First law of thermodynamics situation

[fluidistic]

Hi,
My mind has been blown up recently when I came across this thread: https://www.physicsforums.com/showthread.php?t=372533.

I'd like some explanations about something.

Imagine an insulated tank filled with hydrogen and oxygen at 100°C (or greater if possible) and 1 atm.
Now a spark starts on.
Imagine that all the gas transformed into H_20. The temperature must increase as I've been told, so that the water is under the gas form (despite the fact that at higher pressure water needs to be put at more than 100°C).

From the first law of thermodynamics, I know that \Delta U = Q-W. In this case, Q and W are worth 0 J because no heat is exchanged within the surroundings of the system and the volume remains constant. So still according to the first law, \Delta U=0 J.
However, in Resnick-Halliday, it is clearly stated that the internal energy of a gas is directly proportional to its temperature and is only temperature dependent. Hence an increase of temperature means an increase of internal energy.
Hence according to this book, I'm tempted to say that the system has gained energy.
It is in contradiction with the first law.
What's going on?

Thanks a lot in advance, I really need to know!

 

[Matterwave]

I think, in this case, you must use a more generalized form of the first law.

N changes in this reaction, so your first law must include the mu*dN term (where mu is the chemical potential, N is the number of particles). I'm not sure what else, but the form of the first law that you used makes a few assumptions on what parameters are changeable in your system (e.g. it assumes N stays constant, and perhaps some other stuff).

 

[mikelepore]

However, in Resnick-Halliday, it is clearly stated that the internal energy of a gas is directly proportional to its temperature and is only temperature dependent.

That's based on the assumption that internal energy is the sum of the kinetic energy of all particles. How could they claim such a thing? It's allowed because internal energy is never defined in an absolute sense, because chemical and nuclear energy would have to be included, and they are omitted. So we are talking only about a change in internal energy during a process, not the absolute amount of internal energy. If an exothermic or endothermic chemical reaction occurs, the assumption that makes the first law possible would no longer be valid.

delta U = Q-W is like saying the increase in a bank account balance equals deposits minus withdrawals. If you have a chemical reaction that releases heat, that's like earning some interest on the money, so the balance sheet no longer adds up.

 

[fluidistic]

That's based on the assumption that internal energy is the sum of the kinetic energy of all particles. How could they claim such a thing? It's allowed because internal energy is never defined in an absolute sense, because chemical and nuclear energy would have to be included, and they are omitted. So we are talking only about a change in internal energy during a process, not the absolute amount of internal energy. If an exothermic or endothermic chemical reaction occurs, the assumption that makes the first law possible would no longer be valid.
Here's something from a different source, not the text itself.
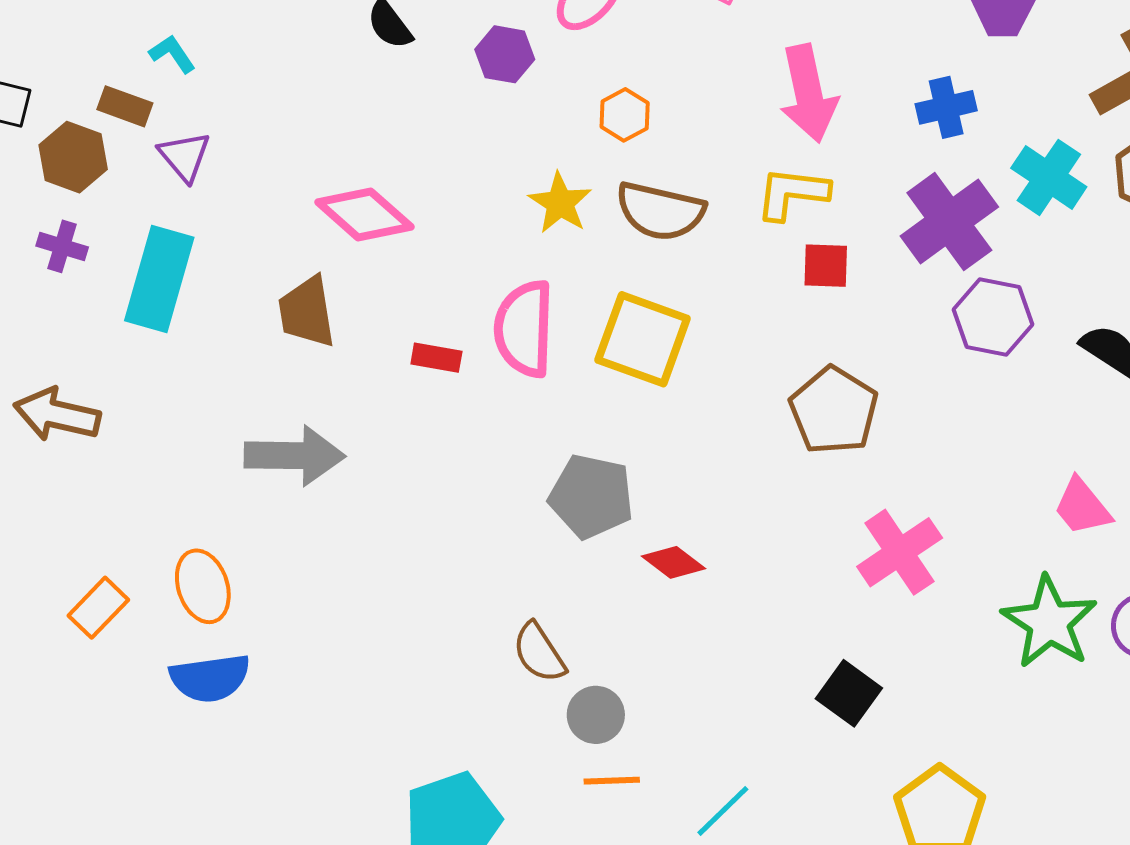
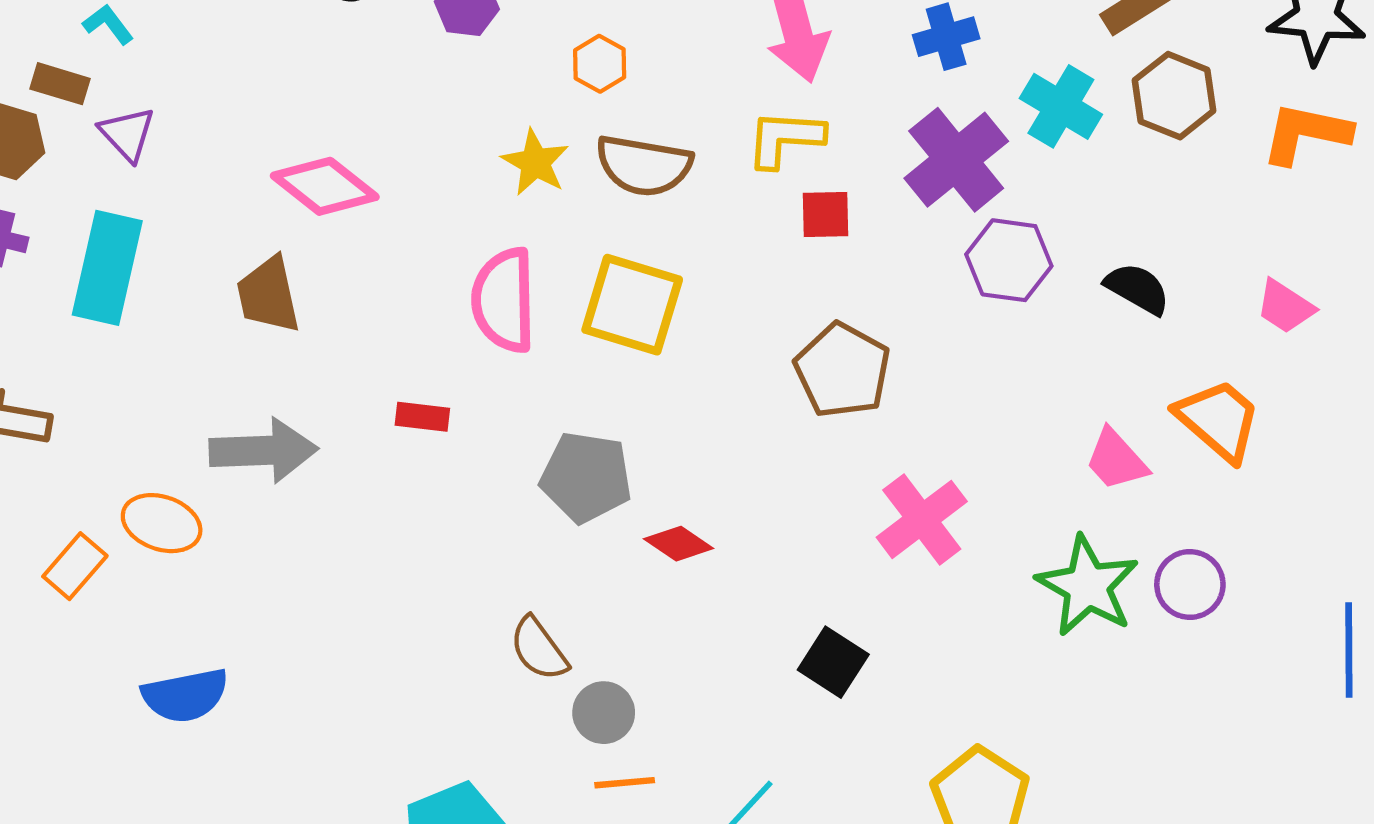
red rectangle: (436, 358) -> (422, 417), moved
orange ellipse: (203, 586) -> (162, 523), moved, turned -50
orange rectangle: (98, 608) -> (75, 566), moved
black square: (849, 693) -> (833, 662), moved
delta U = Q-W is like saying the increase in a bank account balance equals deposits minus withdrawals. If you have a chemical reaction that releases heat, that's like earning some interest on the money, so the balance sheet no longer adds up.

Thanks a lot. Very clear explanation. I'm having a good wake-up.

 

[mikelepore]

To put it another way, the kinetic theory of gases begins by assuming that the particles will rarely interact with each other at all, and that the main thing the particles will do is travel in straight lines in between when they bounce off the container walls. In the rare cases where the particles do interact with each other, the only kind of interactions among them will be perfectly elastic collisions. Such a theory isn't intended to study a case where chemical reactions are happening.